A bit of a rant, but what to do about new smartphones? - eviltoast

Samsung has gone hard promoting AI in their phones, and now OnePlus has also announced some heavy AI-based features in their new Android OS. Pretty much every other brand is now doing the same, so you can’t escape it.

I’ve been in the market to upgrade my nearly 6-year-old phone, but seeing all these AI features, especially when they rely on Google’s Gemini (or other cloud AI), and it feels deflating.

Will privacy ultimately have to be sacrificed “from now on”?

By not using these AI features, you pay a lot for features you won’t be using. And the usefulness of the device becomes limited as nearly all functions now have AI-based components to them.

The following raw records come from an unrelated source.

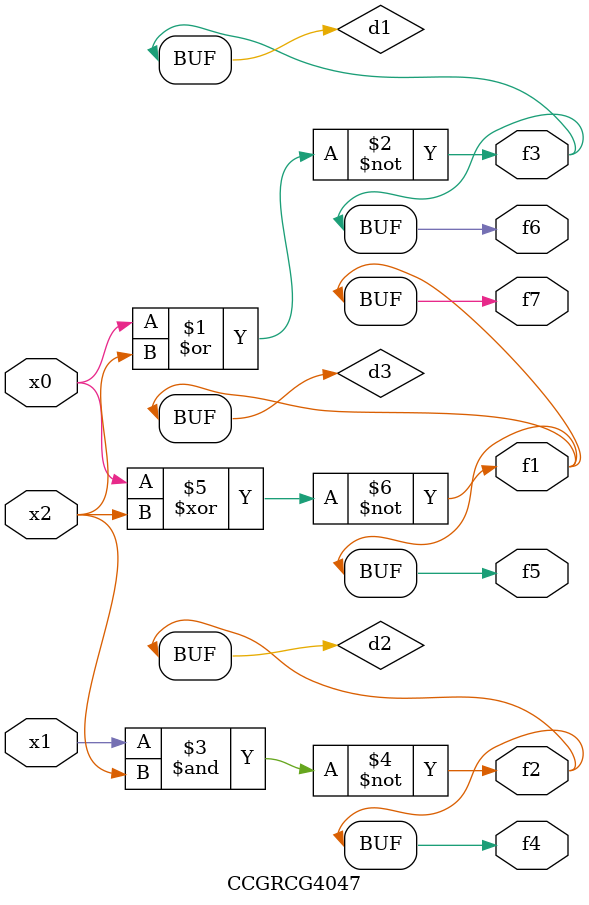
<source format=v>
module CCGRCG4047(
	input x0, x1, x2,
	output f1, f2, f3, f4, f5, f6, f7
);

	wire d1, d2, d3;

	nor (d1, x0, x2);
	nand (d2, x1, x2);
	xnor (d3, x0, x2);
	assign f1 = d3;
	assign f2 = d2;
	assign f3 = d1;
	assign f4 = d2;
	assign f5 = d3;
	assign f6 = d1;
	assign f7 = d3;
endmodule

</source>
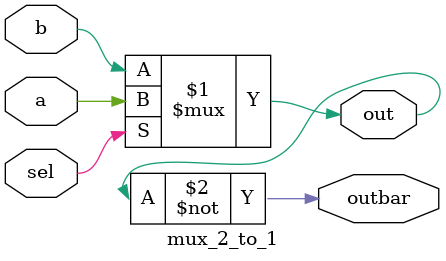
<source format=v>
module mux_2_to_1(a, b, out,outbar, sel);
  input a, b, sel;
  output out, outbar;
  assign out = sel ? a : b;
  assign outbar = ~out;
endmodule

</source>
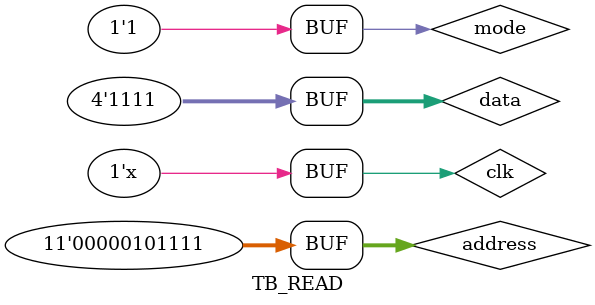
<source format=v>
`timescale 1ns / 1ps


module TB_READ();

reg [10:0] address;
reg [3:0] data;
reg mode, clk;
wire [3:0] output_data;
wire hit1, hit2;
wire Wait;
wire clk2;

CACHE_CONTROLLER inst(
	.address(address),
	.data(data),
	.mode(mode),
	.clk(clk),
	.output_data(output_data),
	.hit1(hit1),
	.hit2(hit2),
	.Wait(Wait),
	.clk2(clk2)
);

initial
begin
	clk = 1'b1;
	
	address = 11'b00000001101; //Block 3, byte 1
	data =    4'b1110; 	 
	mode = 1'b1; //write	

    #50
	address = 11'b00000101110;	 //Block 11, byte 2
	data =    4'b0001;	 
	mode = 1'b0; //read	

    #50
	address = 11'b00000101110;	 //Block 11, byte 2
	data =    4'b0110;	 
	mode = 1'b1; //write	
	
    #50
	address = 11'b00000001101;	 //Block 3, byte 1
	data =    4'b0001;	 
	mode = 1'b0; //read	

    #50
	address = 11'b00000101111;	 //Block 11, byte 3
	data =    4'b1111;	 
	mode = 1'b1; //read	 
	
end

always #25 clk = ~clk;
endmodule
</source>
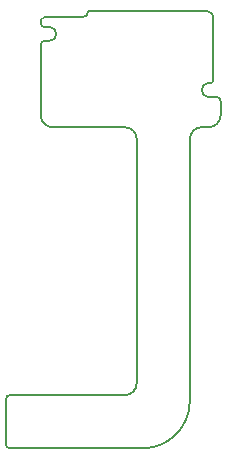
<source format=gko>
%FSLAX25Y25*%
%MOIN*%
G70*
G01*
G75*
G04 Layer_Color=16711935*
%ADD10R,0.01575X0.05315*%
%ADD11R,0.09843X0.01378*%
%ADD12R,0.02362X0.01969*%
%ADD13R,0.06693X0.06299*%
%ADD14C,0.04000*%
%ADD15C,0.01000*%
%ADD16C,0.02000*%
%ADD17C,0.01400*%
%ADD18C,0.05118*%
%ADD19O,0.04724X0.07480*%
%ADD20C,0.11811*%
%ADD21C,0.02200*%
%ADD22C,0.03000*%
%ADD23C,0.00500*%
%ADD24C,0.00394*%
%ADD25C,0.00600*%
%ADD26R,0.02375X0.06115*%
%ADD27R,0.10642X0.02178*%
%ADD28R,0.03162X0.02769*%
%ADD29R,0.07493X0.07099*%
%ADD30C,0.05918*%
%ADD31O,0.05524X0.08280*%
%ADD32C,0.12611*%
%ADD33C,0.03800*%
D23*
X1181Y16535D02*
G03*
X0Y15354I0J-1181D01*
G01*
Y0D02*
G03*
X1181Y-1181I1181J0D01*
G01*
X69095Y142453D02*
G03*
X67126Y144421I-1969J0D01*
G01*
X68307Y120602D02*
G03*
X69095Y121390I0J787D01*
G01*
X71457Y114697D02*
G03*
X70276Y115878I-1181J0D01*
G01*
X65158Y105839D02*
G03*
X61221Y101902I0J-3937D01*
G01*
X43504Y101902D02*
G03*
X39567Y105839I-3937J0D01*
G01*
X45472Y-1181D02*
G03*
X61221Y14567I0J15748D01*
G01*
X39567Y16535D02*
G03*
X43504Y20472I0J3937D01*
G01*
X67520Y105839D02*
G03*
X71457Y109776I0J3937D01*
G01*
X11535D02*
G03*
X15473Y105839I3937J0D01*
G01*
X12717Y134579D02*
G03*
X11535Y133398I0J-1181D01*
G01*
X11535Y140484D02*
G03*
X12717Y139303I1181J0D01*
G01*
X12717Y142453D02*
G03*
X11535Y141272I0J-1181D01*
G01*
X25394Y142453D02*
G03*
X27362Y144421I0J1969D01*
G01*
X14370Y134579D02*
G03*
X14370Y139303I0J2362D01*
G01*
X67520Y120602D02*
G03*
X67520Y115878I0J-2362D01*
G01*
X61221Y14567D02*
Y101902D01*
X43504Y20472D02*
Y101902D01*
X71457Y109776D02*
Y114697D01*
X67520Y115878D02*
X70276D01*
X1181Y-1181D02*
X45472D01*
X1181Y16535D02*
X39567D01*
X0Y0D02*
Y15354D01*
X11535Y140484D02*
Y141272D01*
Y109776D02*
Y133398D01*
X69095Y121390D02*
Y142453D01*
X15473Y105839D02*
X39567D01*
X65158D02*
X67520D01*
Y120602D02*
X68307D01*
X12717Y134579D02*
X14370D01*
X12717Y139303D02*
X14370D01*
X12717Y142453D02*
X25394D01*
X27362Y144421D02*
X67126D01*
M02*

</source>
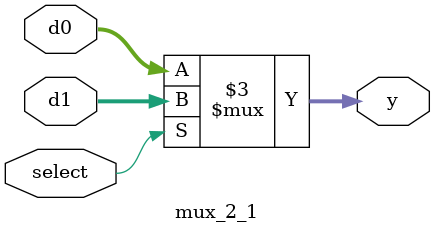
<source format=v>
module mux_2_1_5 (input [4:0] d0, d1, input select, output reg [4:0] y);
	always@ (*) begin
		if(select) y = d1;
		else y = d0;
	end
endmodule

//-------------------------------------------------------------------------------------------------------------------------------------------------------

module mux_2_1 (input [31:0] d0, d1, input select, output reg [31:0] y);
	always@ (*) begin
		if(select) y = d1;
		else y = d0;
	end
endmodule
</source>
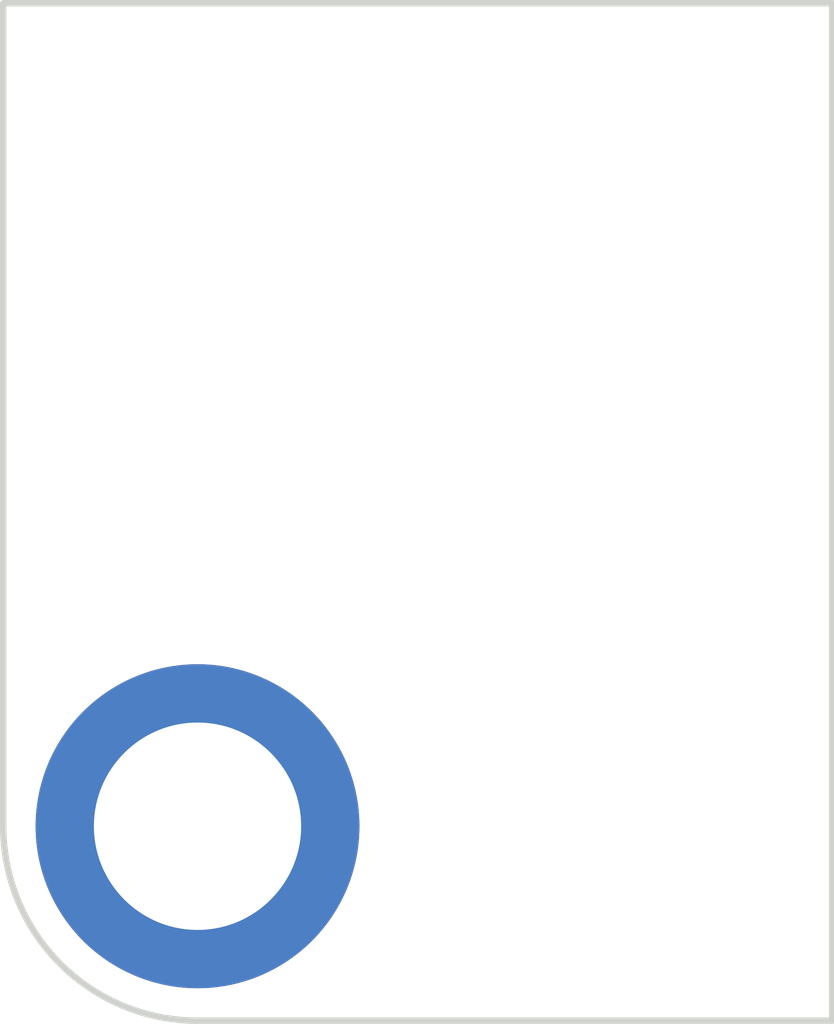
<source format=kicad_pcb>
(kicad_pcb
	(version 20240108)
	(generator "pcbnew")
	(generator_version "8.0")
	(general
		(thickness 1.6)
		(legacy_teardrops no)
	)
	(paper "A4")
	(layers
		(0 "F.Cu" signal)
		(31 "B.Cu" signal)
		(32 "B.Adhes" user "B.Adhesive")
		(33 "F.Adhes" user "F.Adhesive")
		(34 "B.Paste" user)
		(35 "F.Paste" user)
		(36 "B.SilkS" user "B.Silkscreen")
		(37 "F.SilkS" user "F.Silkscreen")
		(38 "B.Mask" user)
		(39 "F.Mask" user)
		(40 "Dwgs.User" user "User.Drawings")
		(41 "Cmts.User" user "User.Comments")
		(42 "Eco1.User" user "User.Eco1")
		(43 "Eco2.User" user "User.Eco2")
		(44 "Edge.Cuts" user)
		(45 "Margin" user)
		(46 "B.CrtYd" user "B.Courtyard")
		(47 "F.CrtYd" user "F.Courtyard")
		(48 "B.Fab" user)
		(49 "F.Fab" user)
		(50 "User.1" user)
		(51 "User.2" user)
		(52 "User.3" user)
		(53 "User.4" user)
		(54 "User.5" user)
		(55 "User.6" user)
		(56 "User.7" user)
		(57 "User.8" user)
		(58 "User.9" user)
	)
	(setup
		(pad_to_mask_clearance 0)
		(allow_soldermask_bridges_in_footprints no)
		(pcbplotparams
			(layerselection 0x00010fc_ffffffff)
			(plot_on_all_layers_selection 0x0000000_00000000)
			(disableapertmacros no)
			(usegerberextensions no)
			(usegerberattributes yes)
			(usegerberadvancedattributes yes)
			(creategerberjobfile yes)
			(dashed_line_dash_ratio 12.000000)
			(dashed_line_gap_ratio 3.000000)
			(svgprecision 4)
			(plotframeref no)
			(viasonmask no)
			(mode 1)
			(useauxorigin no)
			(hpglpennumber 1)
			(hpglpenspeed 20)
			(hpglpendiameter 15.000000)
			(pdf_front_fp_property_popups yes)
			(pdf_back_fp_property_popups yes)
			(dxfpolygonmode yes)
			(dxfimperialunits yes)
			(dxfusepcbnewfont yes)
			(psnegative no)
			(psa4output no)
			(plotreference yes)
			(plotvalue yes)
			(plotfptext yes)
			(plotinvisibletext no)
			(sketchpadsonfab no)
			(subtractmaskfromsilk no)
			(outputformat 1)
			(mirror no)
			(drillshape 1)
			(scaleselection 1)
			(outputdirectory "")
		)
	)
	(net 0 "")
	(footprint "MountingHole:MountingHole_3.2mm_M3_ISO14580_Pad" (layer "F.Cu") (at 70.3 153.4))
	(gr_line
		(start 67.3 153.4)
		(end 67.3 140.7)
		(stroke
			(width 0.1)
			(type default)
		)
		(layer "Edge.Cuts")
		(uuid "97b5451b-be12-48cb-97bb-046b12351275")
	)
	(gr_line
		(start 67.3 140.7)
		(end 80.1 140.7)
		(stroke
			(width 0.1)
			(type default)
		)
		(layer "Edge.Cuts")
		(uuid "a45d033f-eded-4908-8b8b-a4856e094f4d")
	)
	(gr_arc
		(start 70.3 156.4)
		(mid 68.178686 155.521314)
		(end 67.3 153.4)
		(stroke
			(width 0.1)
			(type default)
		)
		(layer "Edge.Cuts")
		(uuid "aa375595-1206-4739-8744-4e01967a5e45")
	)
	(gr_line
		(start 80.1 156.4)
		(end 70.3 156.4)
		(stroke
			(width 0.1)
			(type default)
		)
		(layer "Edge.Cuts")
		(uuid "d1e9169a-9d96-4c1d-9c99-bceeb7cce997")
	)
	(gr_line
		(start 80.1 140.7)
		(end 80.1 156.4)
		(stroke
			(width 0.1)
			(type default)
		)
		(layer "Edge.Cuts")
		(uuid "f6a2d3af-1670-4475-9393-9f14f5ab578f")
	)
)

</source>
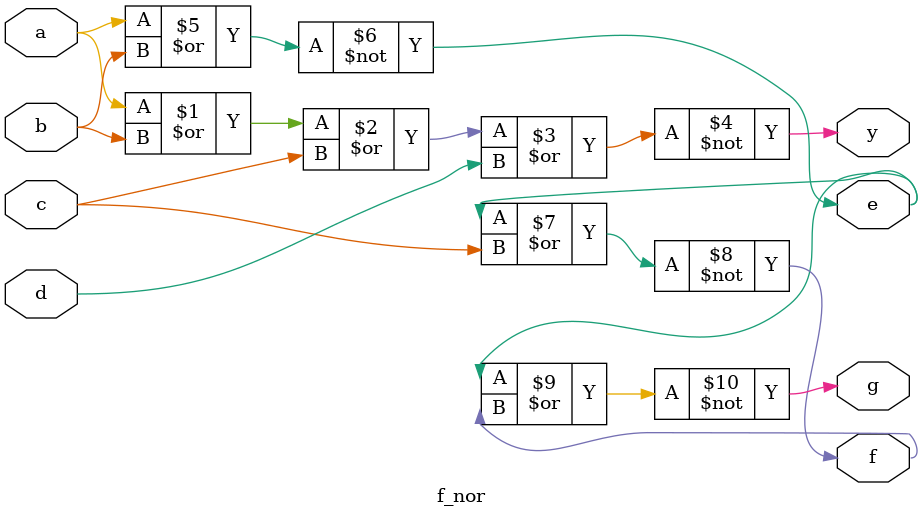
<source format=v>
`timescale 1ns / 1ps


module f_nor(
    input a,
    input b,
    input c,
    input d,
    output y,
    output e,
    output f,
    output g
    );
    
    assign y = ~(a | b | c | d); //(A)
    assign e = ~(a | b); //(B)
    assign f = ~(e | c);
    assign g = ~(e | f);
    
endmodule

</source>
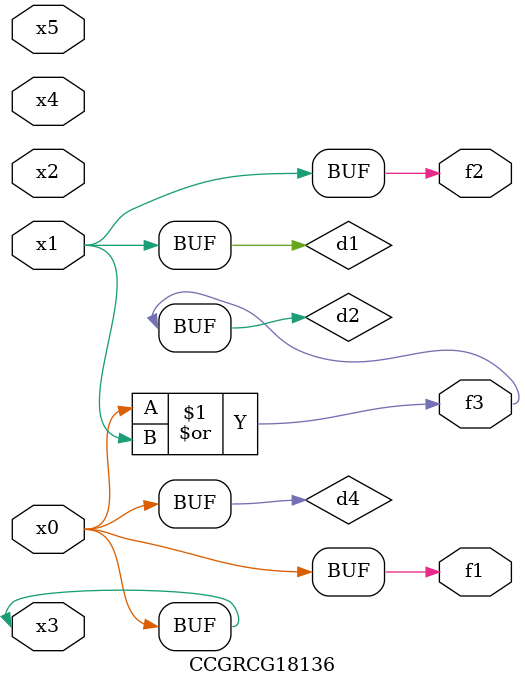
<source format=v>
module CCGRCG18136(
	input x0, x1, x2, x3, x4, x5,
	output f1, f2, f3
);

	wire d1, d2, d3, d4;

	and (d1, x1);
	or (d2, x0, x1);
	nand (d3, x0, x5);
	buf (d4, x0, x3);
	assign f1 = d4;
	assign f2 = d1;
	assign f3 = d2;
endmodule

</source>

I’m totally fine with on-device AI, but many features I’m seeing don’t seem to be on-device, and I’ve spent years trying to stop sending my data to companies like Google. I don’t want to go backwards for the sake of market trends.

What are your future plans when it comes to smartphones?

  • mox@lemmy.sdf.org
    link
    fedilink
    arrow-up
    3
    ·
    edit-2
    21 days ago

    What are your future plans when it comes to smartphones?

    Same as my current plans: I pick a smartphone that runs a privacy-friendly OS, and only use privacy-friendly apps.

    Right now, that’s a de-googled Android phone running LineageOS, with F-Droid as the only app store. In future, it might be something else, like a non-Android Linux phone. My current model is 6+ years old, still gets OS updates, and still works great, so I imagine the open-source options will have improved by the time I need to replace it.

    I care about things like data exfiltration, battery life, cost, and hardware longevity (important for minimising e-waste). I don’t care about AI unless it happens to impact one of those things, but since there’s nothing inherent to AI that does, the issue of whether a phone has AI capabilities is irrelevant.

    By not using these AI features, you pay a lot for features you won’t be using.

    Only if you’re an early adopter. Like all new tech, further research and production volume will make it relatively cheap.